The SLIM method could also be applied to data from different geographic areas to create customized models for each jurisdiction, instead of the “one size fits all” approach used by many current models, Rudin says.

As for transparency, the models are built from publicly available data sets using open-source software. The researchers disclose the details of their algorithms, rather than keeping them proprietary. Anyone can inspect the data fed into them, or use the underlying code, for free.


In a new study, Rudin and colleagues introduce another machine learning algorithm, called CORELS, that takes in data about new offenders, compares them to past offenders with similar characteristics, and divides them into “buckets” to help predict how they might behave in the future. Developed with Elaine Angelino, a postdoctoral fellow at the University of California, Berkeley, Harvard computer science professor Margo Seltzer and students Nicholas Larus-Stone and Daniel Alabi, the model stratifies offenders into risk groups based on a series of “if/then” statements.

The model might say, for example, that if a defendant is 23 to 25 years old and has two or three prior arrests, they are assigned to the highest risk category, 18- to 20-year-olds are in the second highest risk category, men aged 21-22 are next, and so on.

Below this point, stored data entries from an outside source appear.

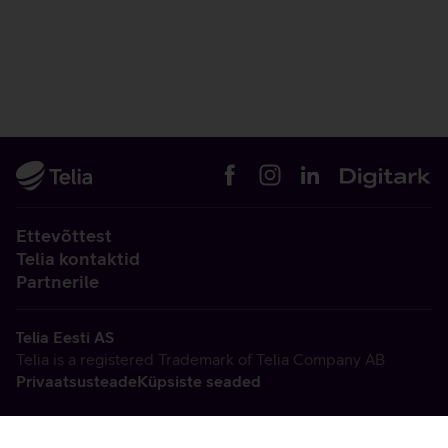
Ettevõttest
Telia kontaktid
Partnerile
Telia Eesti AS
Telia is a registered Trademark of Telia Company AB
Privaatsusteade
Küpsiste seaded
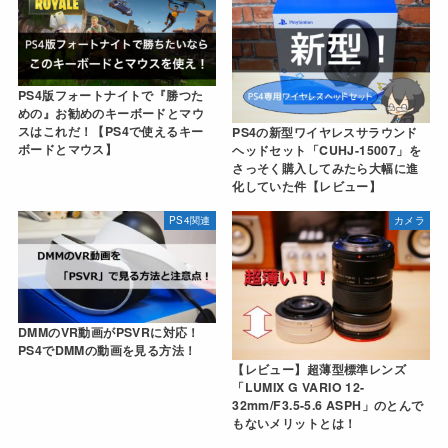
PS4版フォートナイトで『勝つた
めの』お勧めのキーボードとマウ
スはこれだ！【PS4で使えるキー
PS4の新型ワイヤレスサラウンド
ボードとマウス】
ヘッドセット「CUHJ-15007」を
さっそく購入してみたら大幅に進
化していた件【レビュー】
PS4関連
カメラ
DMMのVR動画がPSVRに対応！
PS4でDMMの動画を見る方法！
【レビュー】超薄型標準レンズ
「LUMIX G VARIO 12-
32mm/F3.5-5.6 ASPH」のとんで
もないメリットとは！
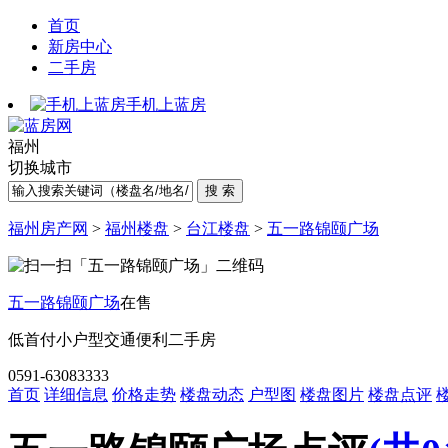
首页
新房中心
二手房
手机上蓝房
福州
切换城市
福州房产网
>
福州楼盘
>
台江楼盘
>
五一路锦颐广场
五一路锦颐广场
在售
低首付
小户型
交通便利
二手房
0591-63083333
首页
详细信息
价格走势
楼盘动态
户型图
楼盘图片
楼盘点评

The researchers ran their algorithm on a dataset of more than 7,200 defendants in Florida, and compared the recidivism rates predicted by the CORELS algorithm with the arrests that actually occurred over two years. When it comes to differentiating between high- and low-risk offenders, the CORELS approach fared just as well or better than other models, including COMPAS.

But unlike those models, CORELS makes it possible for judges and defendants to scrutinize why the algorithm classifies a particular person as high or low risk, Rudin says.

None of the research team’s models rely on race or socioeconomic status.

The researchers will present their approaches at the 23rd SIGKDD Conference on Knowledge Discovery and Data Mining, held in Halifax, Nova Scotia, Aug. 15-17.

The stakes in the criminal justice system are too high to blindly trust in black box algorithms that haven’t been properly tested against available alternatives, Rudin says.

Next year, the European Union will begin requiring companies that deploy decision-making algorithms that significantly affect EU citizens to explain how their algorithms arrived at their decisions.

Rudin says the technical solutions are already out there that would enable the criminal justice system in the United States or anywhere else to do the same, at considerably less cost -- we just have to use them.

“We’ve got good risk predictors that are not black boxes,” Rudin says. “Why ignore them?” 

The government shouldn’t have to pay private companies to predict recidivism, using mysterious computer formulas that are tightly guarded as trade secrets -- at least not without proof that such models work best, says Duke professor Cynthia Rudin.